In 1875, she published her beliefs in a book entitled "Science and Health" under the name of Mary Glover (years later retitled Science and Health with Key to the Scriptures by Mary Baker Eddy).The first publication run was one thousand copies, which she self-published. In it she claimed, "In the year 1866, I discovered the Christ Science or divine laws of Life, Truth, and Love, and named my discovery Christian Science" (p. 107). (1866 was a momentous year in Mary Baker Eddy’s life for in that year she was abandoned by Patterson and Phineas Parkhurst Quimby passed from this plane of existence.)
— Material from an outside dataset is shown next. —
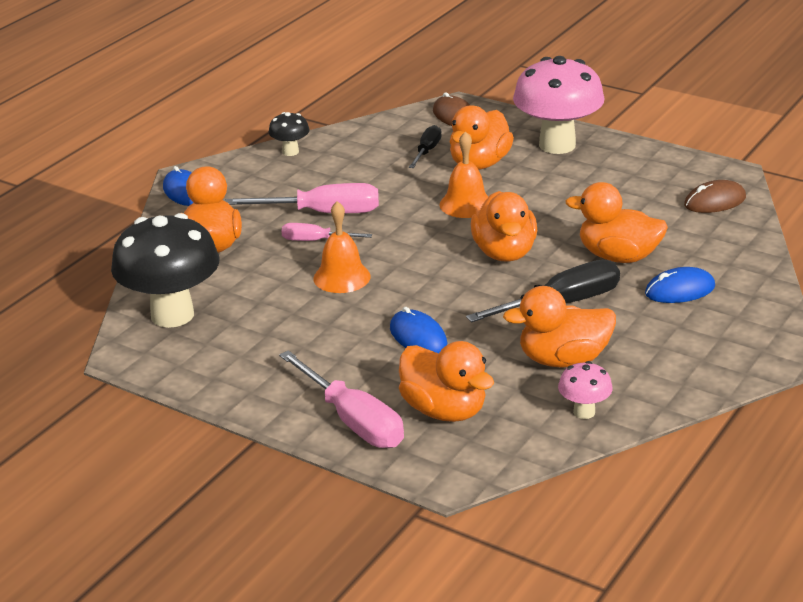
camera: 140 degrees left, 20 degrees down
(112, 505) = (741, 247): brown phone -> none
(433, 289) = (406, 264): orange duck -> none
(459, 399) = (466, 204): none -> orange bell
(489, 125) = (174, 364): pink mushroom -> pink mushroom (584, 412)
In 1877 Mary Baker Glover was married to Mr. Asa G. Eddy, who, being in poor health, had been sent to her for treatment. She had healed him, had taken him through one of her classes, and had learned to trust him so thoroughly that she had placed many of her affairs in his charge. She was known for the remainder of her life as “Mary Baker Eddy.”
This book, Science and Health with Key to the Scriptures, and Mary Baker Eddy's forceful personality attracted numerous followers, and on Aug. 23, 1879, the Church of Christ, Scientist, was chartered. Asa Eddy helped organize the movement.

Mrs. Eddy chartered the Massachusetts Metaphysical College in 1881, where she taught her beliefs.

Asa Eddy died in 1882, and the next year Mrs. Eddy began to publish the Journal of Christian Science. From 1882 to 1889 she was supported by approximately 800 students at her Massachusetts Metaphysical College in Boston. She authorized these students to list themselves as Christian Science Practitioners in the Christian Science Journal.
In 1898, she founded the Christian Science Sentinel, a weekly religious periodical written for a general audience, and the Herald of Christian Science, a religious magazine with editions in non-English languages, for children, and in English-Braille.

Her fame spread, support grew, and Mrs. Eddy became wealthy. But dissensions divided the Church, and in 1889 "Mother Eddy" moved to Concord, N.H., apparently withdrawing from leadership. In seclusion, however, she restructured the Church organization: the First Church of Christ, Scientist, in Boston was established on Sept. 23, 1892, as the Mother Church. Mrs. Eddy was its head, and all other churches were subject to its jurisdiction. Though internal quarrels diminished, they continued to the end of her life.

Partly to guarantee a trustworthy newspaper for the movement, Mrs. Eddy, in 1908 began publishing the Christian Science Monitor, a daily newspaper which continues to be published today not only in the United States, but in many other countries. The same year Mrs. Eddy began publishing the Christian Science Monitor she moved to Chestnut Hill near Boston.

Mary Baker Eddy passed away at Chestnut Hill on December 3, 1910, at age 89.